UPDATED 09:00 EDT / APRIL 04 2017

BIG DATA

Hortonworks announces faster, more secure data platform

Hortonworks Inc. today announced a new version of its data platform, boosting query performance, strengthening security and streamlining data management operations.

With version 2.6 of the Hortonworks Data Platform, based on the open-source Hadoop software framework for handling very large datasets distributed on many computers, the company claims to be the first Hadoop vendor to fully support Apache Hive 2.0 with Live Long and Process functionality for intelligent in-memory processing. LLAP replaces direct interactions with the HDFS DataNode with a long-lived daemon that performs caching, pre-fetching, some query processing and access control. This reduces the overhead of running massively parallel queries upfront and also runs multiple queries against same data. The company said the combination translates into a significant performance boost for SQL interactive queries.

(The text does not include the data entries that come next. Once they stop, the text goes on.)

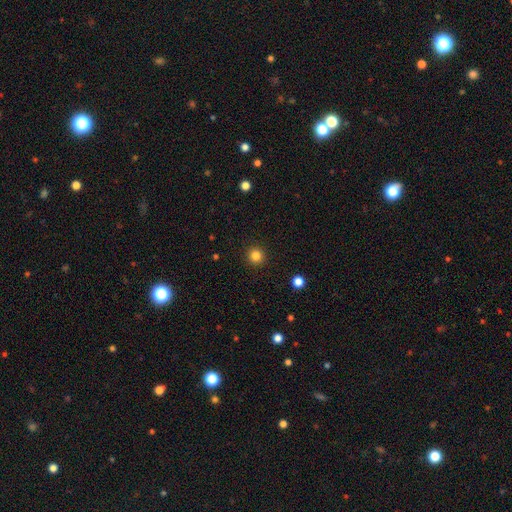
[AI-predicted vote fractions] A smooth galaxy with no disk features (83%) that is round (95%). Merging: none (93%).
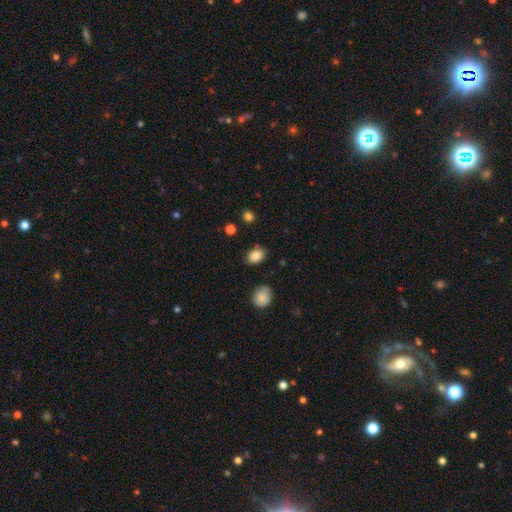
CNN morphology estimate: This appears to be a smooth galaxy with no disk features (86%) that is in between round and cigar-shaped (77%). Merging: none (80%).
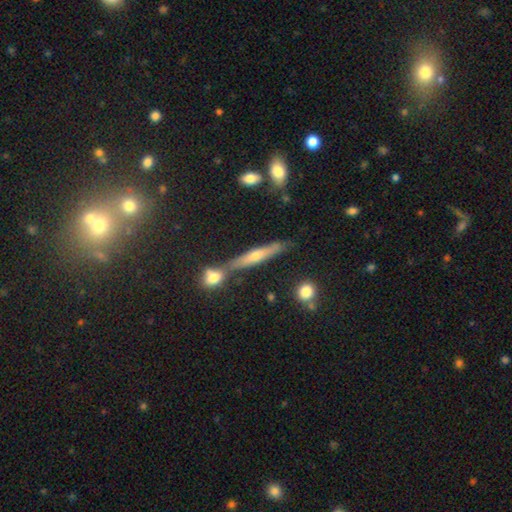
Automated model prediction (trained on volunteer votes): Smooth or featured? Predicted: featured or disk (p=0.52). Edge-on disk? Predicted: yes (p=0.90). Merging? Predicted: none (p=0.67).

“This enables real-time tactical query response times that are consistent and scalable across a scale-out architecture,” said Scott Gnau (pictured), chief technology officer at Hortonworks. “The neat thing about this is that we’ve done [the acceleration] inside of Hive so everyone can get the advantage and existing applications don’t have to be rewritten.”

HDP 2.6 also introduces ACID merge functionality, which enables customers to perform incremental data maintenance without reloading the entire table. “If you’ve already got a primary key in the table, you can update the attributes without duplicating the key,” Gnau said.

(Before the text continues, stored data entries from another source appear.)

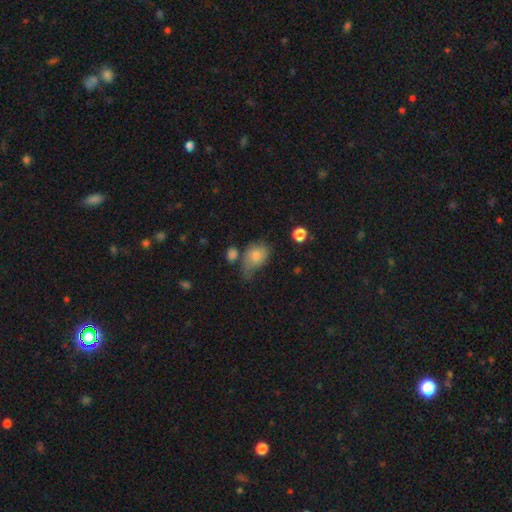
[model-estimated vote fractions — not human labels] Q: Smooth or featured?
A: smooth (77%); runner-up: featured or disk (14%)
Q: How rounded?
A: in between (71%); runner-up: round (27%)
Q: Merging?
A: none (36%); runner-up: minor disturbance (34%)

Support for Apache Spark 2.1 has been added, as well as the latest version of the Apache Zeppelin notebook, a favorite tool of data scientists. Hortonworks will also continue to support Spark 1.6.3 for customers who aren’t yet ready to migrate. The new version of Zeppelin “creates much better collaboration capabilities,” Gnau said. “It’s making Spark more usable, consumable and productive for data scientists.”

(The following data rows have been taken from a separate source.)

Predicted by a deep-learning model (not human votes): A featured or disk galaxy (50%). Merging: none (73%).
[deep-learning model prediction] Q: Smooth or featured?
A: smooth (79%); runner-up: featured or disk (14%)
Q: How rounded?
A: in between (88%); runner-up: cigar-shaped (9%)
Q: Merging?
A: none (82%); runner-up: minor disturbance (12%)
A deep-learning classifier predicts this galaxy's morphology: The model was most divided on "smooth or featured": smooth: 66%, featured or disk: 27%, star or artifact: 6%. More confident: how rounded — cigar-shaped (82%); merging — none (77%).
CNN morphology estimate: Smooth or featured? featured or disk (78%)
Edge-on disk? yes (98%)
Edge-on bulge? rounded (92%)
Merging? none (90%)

Enhancements to the Apache Ranger security framework and Apache Atlas governance framework reduce synchronization time for companies with a lot of users. Hortonworks is also enhancing support for the bulk addition of policies from one environment to another via expanded tag-based policy support for Spark, Zeppelin, HDFS, Apache Kafka and Hbase.

Hortonworks has also improved Apache Ambari, a suite of tools for provisioning, managing and monitoring Hadoop clusters. The enhancements “extend the breadth and depth of coverage and add functionality to help operations teams manage restarts and upgrades,” Gnau said. Hortonworks’ SmartSense cluster performance monitor has been enhanced to make it easier to automate the application of recommendations for cluster improvement.

The new release is also available on IBM Power Systems. This is an outcome of the work the two companies have been doing together on the Open Data Platform Initiative, which is creating a standardized Hadoop framework.

Finally, HDP 2.6 is the first release that will be available first in the cloud. The new functionality was live on Microsoft Azure, the Amazon Web Services cloud and the Hortonworks cloud several days before today’s formal release. Gnau said that in the future the company intends to “bring cloud previews to market faster so customers can try them out.”